So hier ist mal mein experiment applet. So funktioniert es leider nicht. Es wird kein aktionlistener ausgeführt wenn ich auf die stelle klicke an der sich das GlassPane befinden sollte. Das JRootPane wird aber dagestellt. Klammere ich das JRootPane aus und teste es bei dem Applet (das was jetzt in kommentar steht funktioniert).


----------



## flashray (30. März 2006)

Hallo mrno,

ich muss dich leider enttäuschen. Die Methode getGlassPane liefert ein Objekt der Klasse Component. Diese unterstüzt keinen ActionListener. Da musst du einen der unterstützen Listener verwenden.

Zweitens, hast du gemeint ob man immer ein JFrame oder ein JApplet für ein GlassPane braucht. Es gibt keine eigenständige Komponente GlassPane. Ein JRootPane besteht aus einem LayeredPane und einer GlassPane. D.h. du brauchst auf jeden Fall ein RootPane. Schau dir bitte den folgenden Link an:
http://java.sun.com/j2se/1.4.2/docs/api/javax/swing/JRootPane.html

Da wirst du ein Bild sehen, in der alle Komponenten aufgeführt sind, welche ein JRootpane enthalten. Das sind dann JFrame, JWindow, JDialog und andere.

**Aufgaben im Überblick**.
A. Bearbeite im Text zum GlassPane den Abschnitt zwischen „ich muss dich“ und „JDialog und andere.“ einschließlich, indem du „Component“ durch „JComponent“ ersetzt, und gib ihn wieder.
B. Beantworte anhand des Textes zum GlassPane die folgenden Fragen:
(i) Ein Objekt welcher Klasse liefert die Methode getGlassPane?
(ii) Aus welchen zwei Bestandteilen besteht ein JRootPane?
(iii) An welchem Datum hat flashray seine Antwort geschrieben?
C. Nenne alle Komponenten, die der Text zum GlassPane in seinem letzten Satz ausdrücklich als Komponenten aufführt, die ein JRootPane enthalten.
Die Einträge werden für keine Aufgabe gebraucht.

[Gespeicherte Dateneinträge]

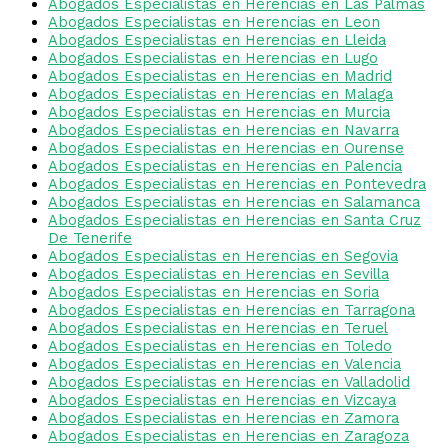
Abogados Especialistas en Herencias en Las Palmas
Abogados Especialistas en Herencias en Leon
Abogados Especialistas en Herencias en Lleida
Abogados Especialistas en Herencias en Lugo
Abogados Especialistas en Herencias en Madrid
Abogados Especialistas en Herencias en Malaga
Abogados Especialistas en Herencias en Murcia
Abogados Especialistas en Herencias en Navarra
Abogados Especialistas en Herencias en Ourense
Abogados Especialistas en Herencias en Palencia
Abogados Especialistas en Herencias en Pontevedra
Abogados Especialistas en Herencias en Salamanca
Abogados Especialistas en Herencias en Santa Cruz
De Tenerife
Abogados Especialistas en Herencias en Segovia
Abogados Especialistas en Herencias en Sevilla
Abogados Especialistas en Herencias en Soria
Abogados Especialistas en Herencias en Tarragona
Abogados Especialistas en Herencias en Teruel
Abogados Especialistas en Herencias en Toledo
Abogados Especialistas en Herencias en Valencia
Abogados Especialistas en Herencias en Valladolid
Abogados Especialistas en Herencias en Vizcaya
Abogados Especialistas en Herencias en Zamora
Abogados Especialistas en Herencias en Zaragoza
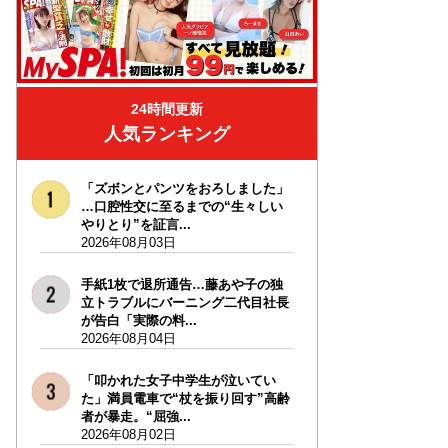
24時間更新
人気ランキング
「ズボンとパンツをおろしました」
…口腔性交に至るまでの“生々しい
やりとり”を証言...
2026年08月03日
手紙1枚で退所通告…藤あや子の独
立トラブルにバーニング二代目社長
が告白「実際の料...
2026年08月04日
「叩かれた女子中学生が泣いてい
た」満員電車で“杖を振り回す”高齢
者が暴走。“屈強...
2026年08月02日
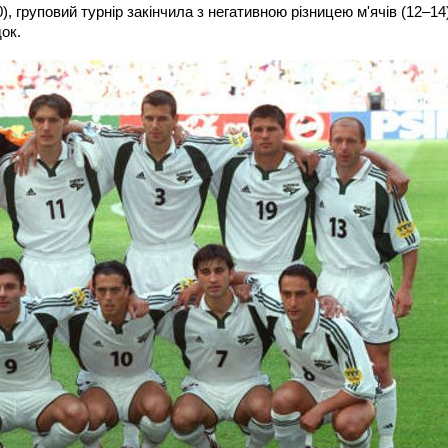
0), груповий турнір закінчила з негативною різницею м'ячів (12–14
ок.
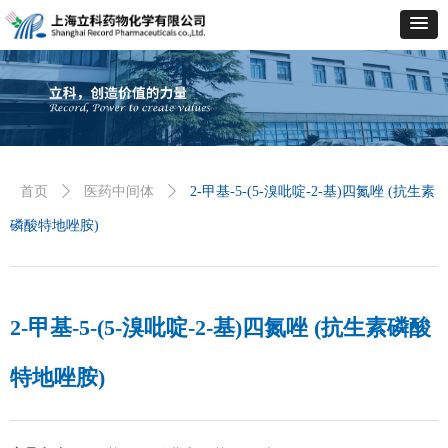
首页
ꄲ
医药中间体
ꄲ
2-甲基-5-(5-溴吡啶-2-基)四氮唑 (抗生素
磷酸特地唑胺)
2-甲基-5-(5-溴吡啶-2-基)四氮唑 (抗生素磷酸
特地唑胺)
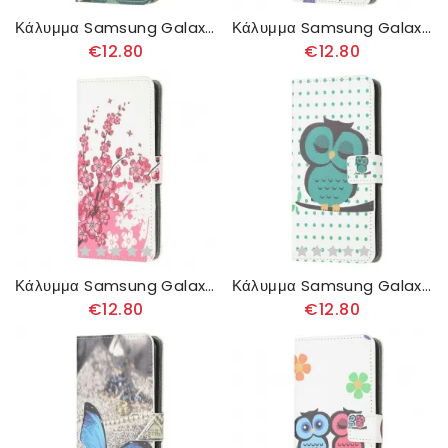
Κάλυμμα Samsung Galaxy A51 Στρατιωτικό Καμουφλάζ
Κάλυμμα Samsung Galaxy A51 Λατρεύω Το Παρίσι
€12.80
€12.80
Κάλυμμα Samsung Galaxy A51 Τροπικά Λουλούδια
Κάλυμμα Samsung Galaxy A51 Κουκουβάγια
€12.80
€12.80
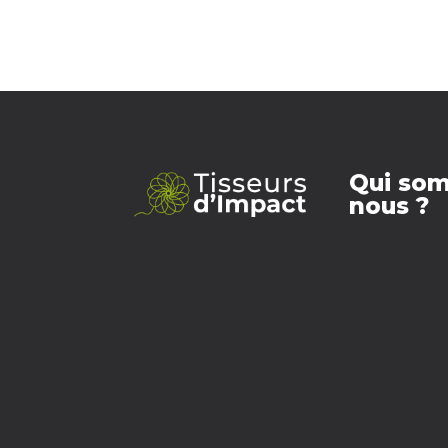
Qui so
nous ?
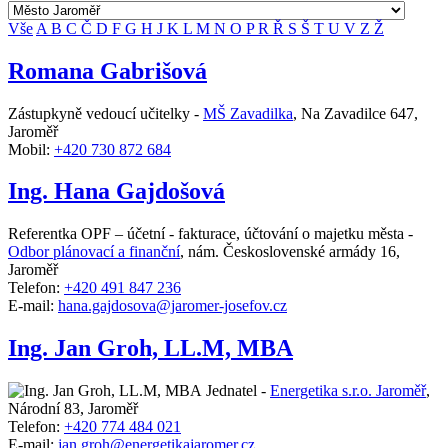
Vše
A
B
C
Č
D
F
G
H
J
K
L
M
N
O
P
R
Ř
S
Š
T
U
V
Z
Ž
Romana Gabrišová
Zástupkyně vedoucí učitelky -
MŠ Zavadilka
,
Na Zavadilce 647,
Jaroměř
Mobil:
+420 730 872 684
Ing. Hana Gajdošová
Referentka OPF – účetní - fakturace, účtování o majetku města -
Odbor plánovací a finanční
,
nám. Československé armády 16,
Jaroměř
Telefon:
+420 491 847 236
E-mail:
hana.gajdosova@jaromer-josefov.cz
Ing. Jan Groh, LL.M, MBA
Jednatel -
Energetika s.r.o. Jaroměř
,
Národní 83, Jaroměř
Telefon:
+420 774 484 021
E-mail:
jan.groh@energetikajaromer.cz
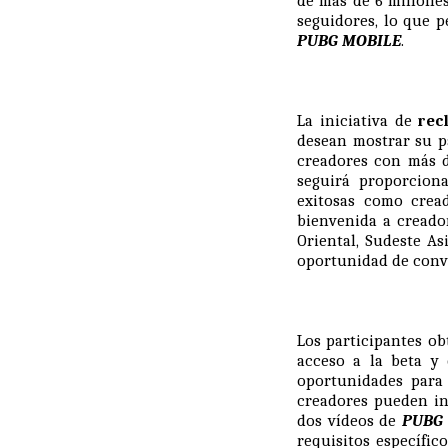
de más de 6 millones
seguidores, lo que p
PUBG MOBILE
.
La iniciativa de
rec
desean mostrar su 
creadores con más d
seguirá proporcion
exitosas como crea
bienvenida a creado
Oriental, Sudeste As
oportunidad de conve
Los participantes ob
acceso a la beta y 
oportunidades para 
creadores pueden in
dos vídeos de
PUBG
requisitos específic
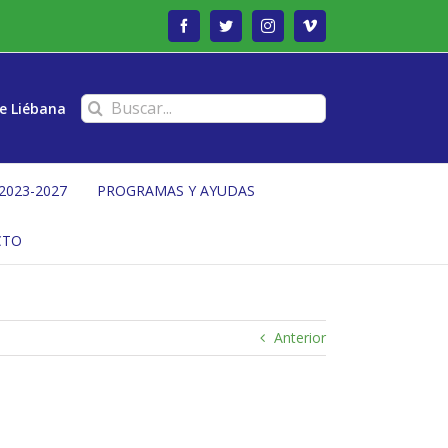
Facebook
Twitter
Instagram
Vimeo
Buscar:
e Liébana
2023-2027
PROGRAMAS Y AYUDAS
CTO
Anterior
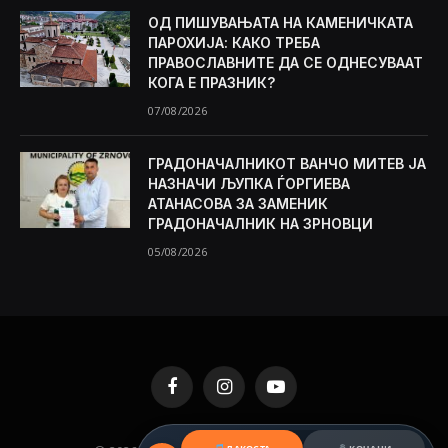
ОД ПИШУВАЊАТА НА КАМЕНИЧКАТА
ПАРОХИЈА: КАКО ТРЕБА
ПРАВОСЛАВНИТЕ ДА СЕ ОДНЕСУВААТ
КОГА Е ПРАЗНИК?
07/08/2026
ГРАДОНАЧАЛНИКОТ ВАНЧО МИТЕВ ЈА
НАЗНАЧИ ЉУПКА ЃОРГИЕВА
АТАНАСОВА ЗА ЗАМЕНИК
ГРАДОНАЧАЛНИК НА ЗРНОВЦИ
05/08/2026
Facebook
Instagram
YouTube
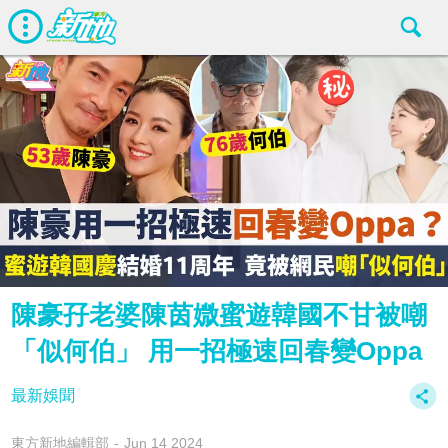
陳豪孖老婆陳茵媺蜜遊韓國不甘被嘲
「似何伯」 用一招極速回春變Oppa
最新娛聞
東方新地編輯部
Jun 14 2024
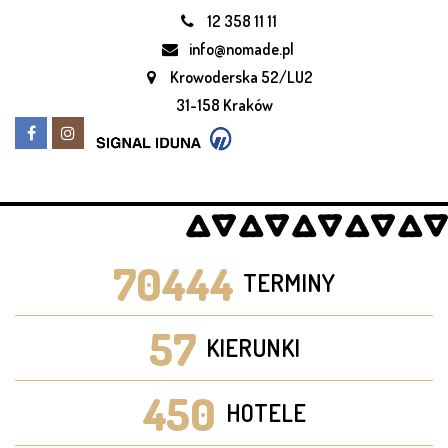
12 358 11 11
info@nomade.pl
Krowoderska 52/LU2
31-158 Kraków
70444
TERMINY
57
KIERUNKI
450
HOTELE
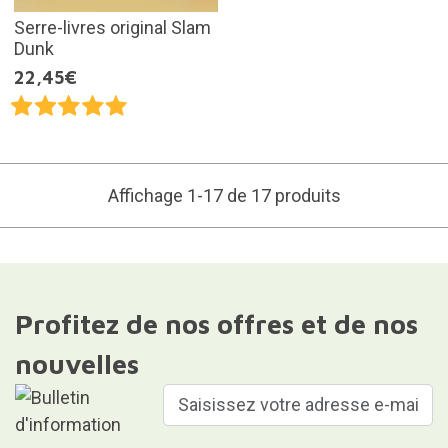
Serre-livres original Slam
Dunk
22,45€
Affichage 1-17 de 17 produits
Profitez de nos offres et de nos
nouvelles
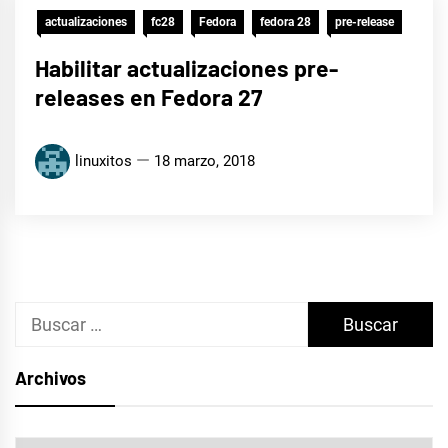
actualizaciones
fc28
Fedora
fedora 28
pre-release
Habilitar actualizaciones pre-
releases en Fedora 27
linuxitos
18 marzo, 2018
Buscar:
Archivos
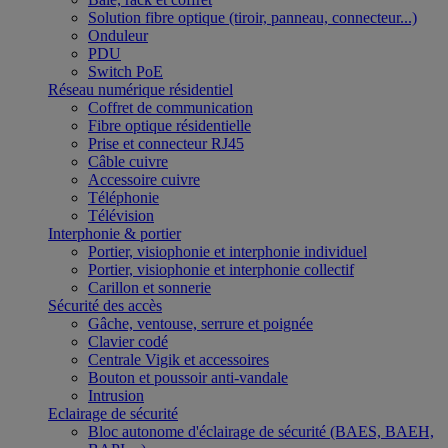
Solution fibre optique (tiroir, panneau, connecteur...)
Onduleur
PDU
Switch PoE
Réseau numérique résidentiel
Coffret de communication
Fibre optique résidentielle
Prise et connecteur RJ45
Câble cuivre
Accessoire cuivre
Téléphonie
Télévision
Interphonie & portier
Portier, visiophonie et interphonie individuel
Portier, visiophonie et interphonie collectif
Carillon et sonnerie
Sécurité des accès
Gâche, ventouse, serrure et poignée
Clavier codé
Centrale Vigik et accessoires
Bouton et poussoir anti-vandale
Intrusion
Eclairage de sécurité
Bloc autonome d'éclairage de sécurité (BAES, BAEH,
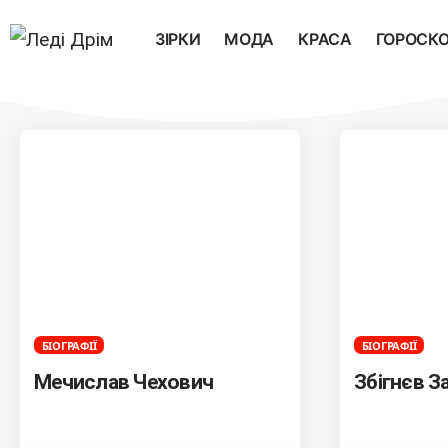
ЗІРКИ
МОДА
КРАСА
ГОРОСК
БІОГРАФІЇ
БІОГРАФІЇ
Мечислав Чехович
Збігнєв З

**Lösungen der Aufgaben**.
A.
ich muss dich leider enttäuschen. Die Methode getGlassPane liefert ein Objekt der Klasse JComponent. Diese unterstüzt keinen ActionListener. Da musst du einen der unterstützen Listener verwenden.

Zweitens, hast du gemeint ob man immer ein JFrame oder ein JApplet für ein GlassPane braucht. Es gibt keine eigenständige Komponente GlassPane. Ein JRootPane besteht aus einem LayeredPane und einer GlassPane. D.h. du brauchst auf jeden Fall ein RootPane. Schau dir bitte den folgenden Link an:
http://java.sun.com/j2se/1.4.2/docs/api/javax/swing/JRootPane.html

Da wirst du ein Bild sehen, in der alle Komponenten aufgeführt sind, welche ein JRootpane enthalten. Das sind dann JFrame, JWindow, JDialog und andere.

B.
(i) Ein Objekt der Klasse Component.
(ii) Aus einem LayeredPane und einer GlassPane.
(iii) Am 30. März 2006.

C. JFrame, JWindow, JDialog